The account is moderated by Amy, an American freelance writer who dabbles in everything from books to copywriting, she tells me over email. Pierre, the “Frenchman,” is a film editor and a home-trained cook who has been adapting Amy to the French eating culture since when they first met, in 2014. Apart for his love for media and the home culinary arts, Pierre is a passionate road-tripper often adventuring in his green 1976 Volkswagen van. The couple met when Amy was temporarily living (and dating) in Paris. She moved to the city of lights permanently in 2016; the couple was married in 2018. Today they live in the 20th arrondissement and work for themselves.  They snap away their daily experience for a peek above the French kitchen-table and into the cupboards.  

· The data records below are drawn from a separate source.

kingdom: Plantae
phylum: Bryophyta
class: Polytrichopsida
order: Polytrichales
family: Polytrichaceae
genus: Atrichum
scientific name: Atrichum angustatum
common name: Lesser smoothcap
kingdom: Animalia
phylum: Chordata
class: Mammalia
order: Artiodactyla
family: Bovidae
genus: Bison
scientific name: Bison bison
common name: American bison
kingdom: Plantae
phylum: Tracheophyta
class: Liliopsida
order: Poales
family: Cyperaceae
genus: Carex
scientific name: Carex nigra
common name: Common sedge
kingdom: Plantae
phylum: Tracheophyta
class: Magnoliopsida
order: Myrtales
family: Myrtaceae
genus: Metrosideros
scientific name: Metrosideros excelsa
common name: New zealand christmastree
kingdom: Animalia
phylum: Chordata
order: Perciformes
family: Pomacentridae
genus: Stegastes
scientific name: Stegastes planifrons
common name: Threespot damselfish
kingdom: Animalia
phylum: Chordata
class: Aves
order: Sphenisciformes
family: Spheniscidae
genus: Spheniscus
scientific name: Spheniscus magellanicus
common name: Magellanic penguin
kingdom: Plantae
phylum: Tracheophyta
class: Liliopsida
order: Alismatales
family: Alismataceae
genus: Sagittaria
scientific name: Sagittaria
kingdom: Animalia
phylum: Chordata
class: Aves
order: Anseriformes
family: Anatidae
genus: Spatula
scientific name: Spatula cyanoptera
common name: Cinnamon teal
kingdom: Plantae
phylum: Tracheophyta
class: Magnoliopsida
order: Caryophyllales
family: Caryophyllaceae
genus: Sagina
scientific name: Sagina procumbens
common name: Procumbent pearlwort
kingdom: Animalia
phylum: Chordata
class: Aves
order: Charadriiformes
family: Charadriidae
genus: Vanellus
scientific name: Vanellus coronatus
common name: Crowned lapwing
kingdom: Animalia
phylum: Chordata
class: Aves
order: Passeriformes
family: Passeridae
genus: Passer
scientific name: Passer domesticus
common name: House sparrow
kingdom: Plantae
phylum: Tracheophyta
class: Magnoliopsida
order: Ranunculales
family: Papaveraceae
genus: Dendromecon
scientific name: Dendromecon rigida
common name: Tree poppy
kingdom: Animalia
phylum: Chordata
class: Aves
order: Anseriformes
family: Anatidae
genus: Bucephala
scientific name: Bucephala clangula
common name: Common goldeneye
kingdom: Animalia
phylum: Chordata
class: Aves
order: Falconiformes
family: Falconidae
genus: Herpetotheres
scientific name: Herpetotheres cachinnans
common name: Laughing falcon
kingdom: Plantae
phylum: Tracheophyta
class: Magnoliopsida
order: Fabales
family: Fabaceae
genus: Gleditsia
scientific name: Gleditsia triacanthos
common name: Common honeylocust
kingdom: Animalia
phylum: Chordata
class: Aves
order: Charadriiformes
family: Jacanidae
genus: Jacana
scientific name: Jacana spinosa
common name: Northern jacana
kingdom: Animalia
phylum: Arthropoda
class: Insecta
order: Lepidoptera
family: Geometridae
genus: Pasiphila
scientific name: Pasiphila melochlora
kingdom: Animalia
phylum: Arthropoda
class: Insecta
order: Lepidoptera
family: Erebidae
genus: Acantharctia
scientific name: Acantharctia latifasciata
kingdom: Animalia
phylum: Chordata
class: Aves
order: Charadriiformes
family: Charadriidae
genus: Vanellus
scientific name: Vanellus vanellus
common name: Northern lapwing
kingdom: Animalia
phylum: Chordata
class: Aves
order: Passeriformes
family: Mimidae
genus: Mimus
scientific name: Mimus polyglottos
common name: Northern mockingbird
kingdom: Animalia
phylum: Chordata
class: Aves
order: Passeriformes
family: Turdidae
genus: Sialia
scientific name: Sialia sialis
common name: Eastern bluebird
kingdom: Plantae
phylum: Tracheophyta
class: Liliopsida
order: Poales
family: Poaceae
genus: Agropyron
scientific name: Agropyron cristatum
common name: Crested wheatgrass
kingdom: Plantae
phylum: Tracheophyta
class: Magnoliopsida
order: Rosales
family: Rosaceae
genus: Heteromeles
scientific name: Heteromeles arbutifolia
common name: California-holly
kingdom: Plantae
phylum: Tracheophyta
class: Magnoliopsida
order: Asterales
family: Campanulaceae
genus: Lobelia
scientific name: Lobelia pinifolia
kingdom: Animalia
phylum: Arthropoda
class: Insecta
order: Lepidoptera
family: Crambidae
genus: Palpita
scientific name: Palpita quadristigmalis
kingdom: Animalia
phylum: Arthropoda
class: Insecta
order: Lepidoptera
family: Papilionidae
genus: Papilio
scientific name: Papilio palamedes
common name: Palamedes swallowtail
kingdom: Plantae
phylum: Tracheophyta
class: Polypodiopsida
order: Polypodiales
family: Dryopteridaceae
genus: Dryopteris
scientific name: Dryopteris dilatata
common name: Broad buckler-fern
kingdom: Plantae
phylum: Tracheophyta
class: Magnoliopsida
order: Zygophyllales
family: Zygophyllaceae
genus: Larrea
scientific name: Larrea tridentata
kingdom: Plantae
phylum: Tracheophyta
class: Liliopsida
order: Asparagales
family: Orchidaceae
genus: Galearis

“Pierre is an excellent home-trained cook and he taught me so much about food at a point in my life where I thought I knew it all, especially after living in NYC for 14 years before meeting him,” Amy wrote me in an email. “He’s also very French and very opinionated and it amuses me, so I wanted to start sharing his little ‘lessons’ with friends on Instagram.” The joint Instagram account thus works as an outlet for the two to share home cooking recipes and also plenty of tricks and cheats. 

Their most popular bit became that of market shopping with 20 euros in hand. The two have a habit of visiting the greengrocer market towards the very end of the shopping day when the stalls are closing at around 1 pm—that is when they can get bargain prices and the most ripe produce. Although this method isn’t particularly productive when one is cooking a specific dish with fixed ingredients, as the vendors might be sold out by then, this kind of shopping inspires these amateur cooks to whisk up creative and innovative dishes. The two do advise one word of caution when using this method: avoid out of season fruits! “Go for seasonal items for sure,” Amy says. And don’t fret about the ugly, bruised, or deformed veggies and fruits; it’s all beautiful in nature.  

Their Insta also features many vendors of the vendors from whom they shop–and it urges shoppers to engage with those who cultivate and sell their food. They note that it is an important relationship to cultivate in France, and makes you a local. Amy remembers that this was not her exact experience at the local greenmarket in Brooklyn, New York. In fact, she remember’s grocery shopping stateside as more of an anonymous activity, rather than one that forged relationships.

Amy and Pierre recently made an appearance on American journalist Lindsey Tramuta’s uber popular podcast “The New Paris,” where Tramuta explores the novelties of expat living in France. This time, she interviewed the couple about their 20-euro market journeys and what they have learned from one other. 

“I want to show the reality of living here,” writes Amy. “We don’t only post Haussmannian buildings and coffee cups on cafe tables (though that is part of the everyday surroundings of living here). I want you to also see the grittiness, the realities of being an expat, and the ugly bruised and overly ripe fruit and veg that my very-French husband will buy at a typical market and turn into dinner.” The couple hopes to soon move the recipes they’ve amassed to FedByAFrenchman.com (not yet in existence) and bookmark a unique space for gourmand francophiles to get a slice of delicious realness.